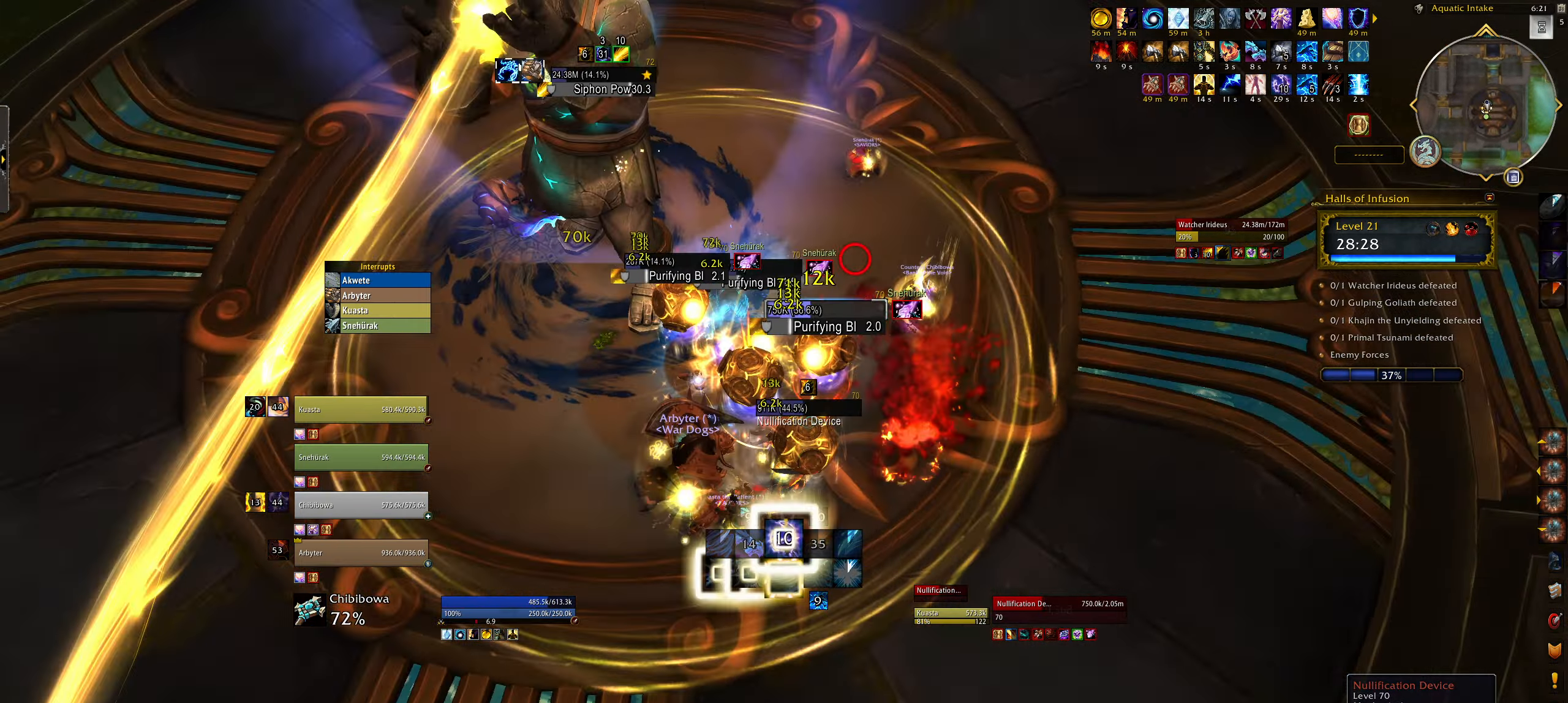
{"keys": ["e"], "mouse": ["right"], "events": [[84, "1", "up"], [150, "1", "down"], [234, "1", "up"], [300, "1", "down"], [400, "1", "up"], [450, "alt", "up"], [467, "e", "down"]]}
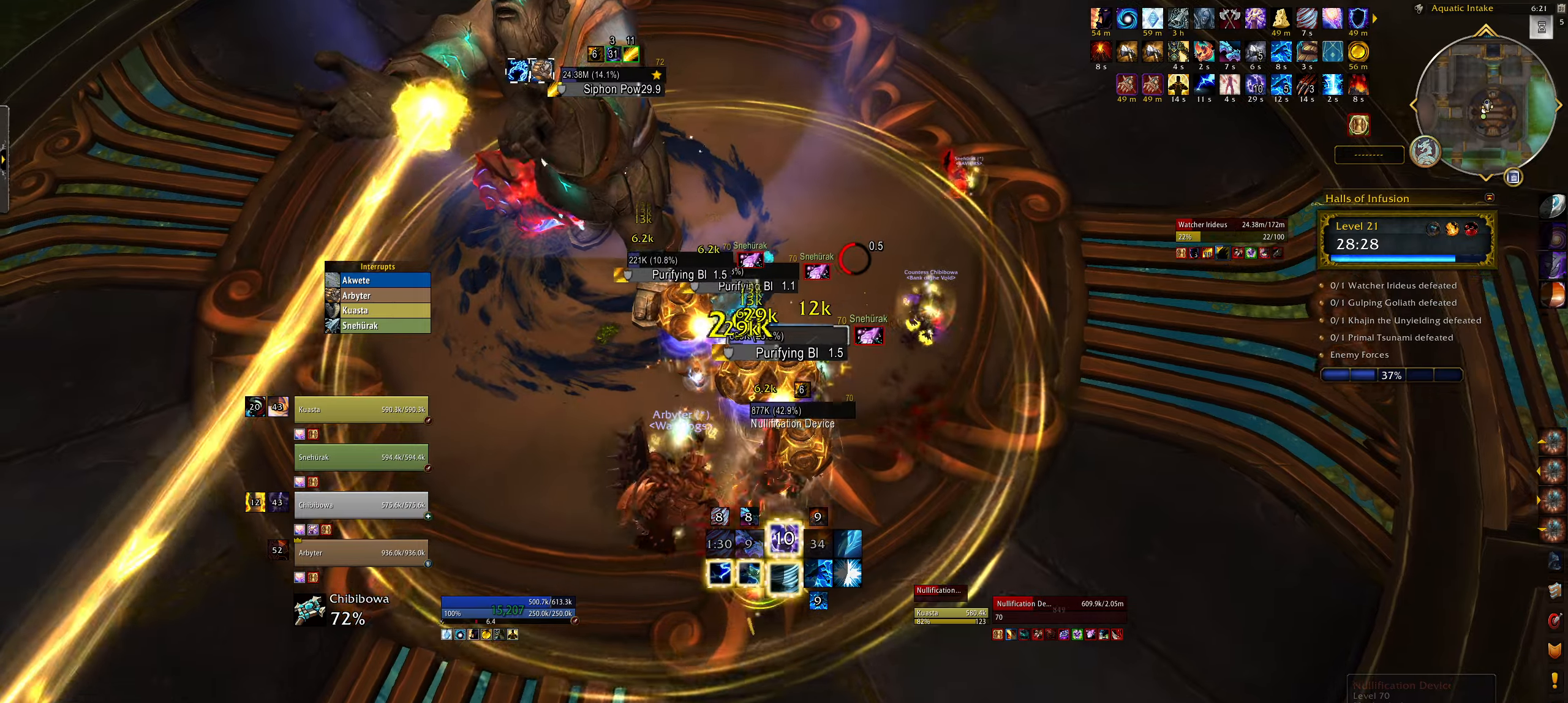
{"keys": ["3"], "mouse": ["right"], "events": [[117, "3", "down"], [184, "e", "up"], [200, "3", "up"], [300, "3", "down"], [384, "3", "up"], [467, "3", "down"]]}
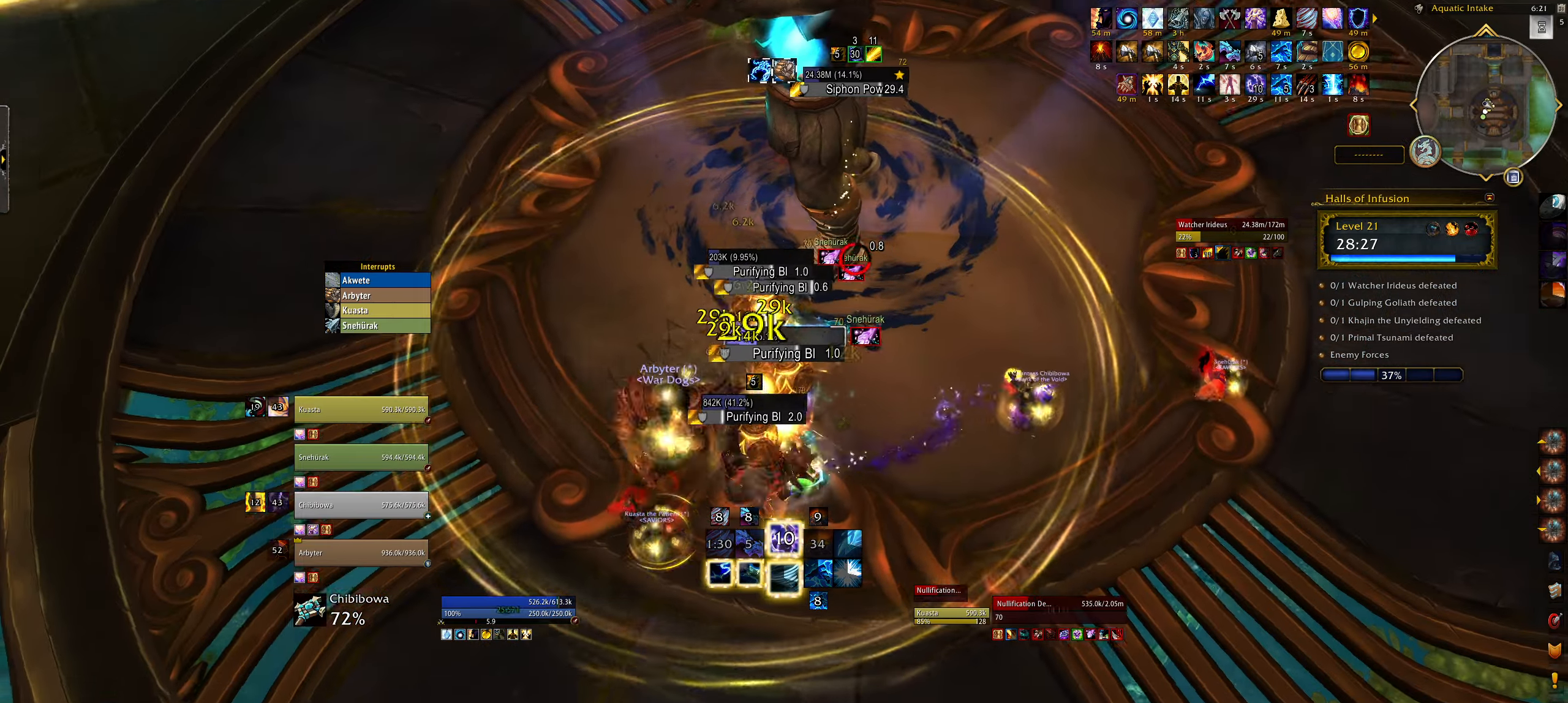
{"keys": ["3"], "mouse": ["right"], "events": [[50, "3", "up"], [117, "3", "down"], [217, "3", "up"], [284, "3", "down"], [384, "3", "up"], [450, "3", "down"]]}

Required action: Without including any picture, reproduce the material above word for word.

Solved exercise:
{"keys": ["e"], "mouse": ["right"], "events": [[84, "1", "up"], [150, "1", "down"], [234, "1", "up"], [300, "1", "down"], [400, "1", "up"], [450, "alt", "up"], [467, "e", "down"]]}
{"keys": ["3"], "mouse": ["right"], "events": [[117, "3", "down"], [184, "e", "up"], [200, "3", "up"], [300, "3", "down"], [384, "3", "up"], [467, "3", "down"]]}
{"keys": ["3"], "mouse": ["right"], "events": [[50, "3", "up"], [117, "3", "down"], [217, "3", "up"], [284, "3", "down"], [384, "3", "up"], [450, "3", "down"]]}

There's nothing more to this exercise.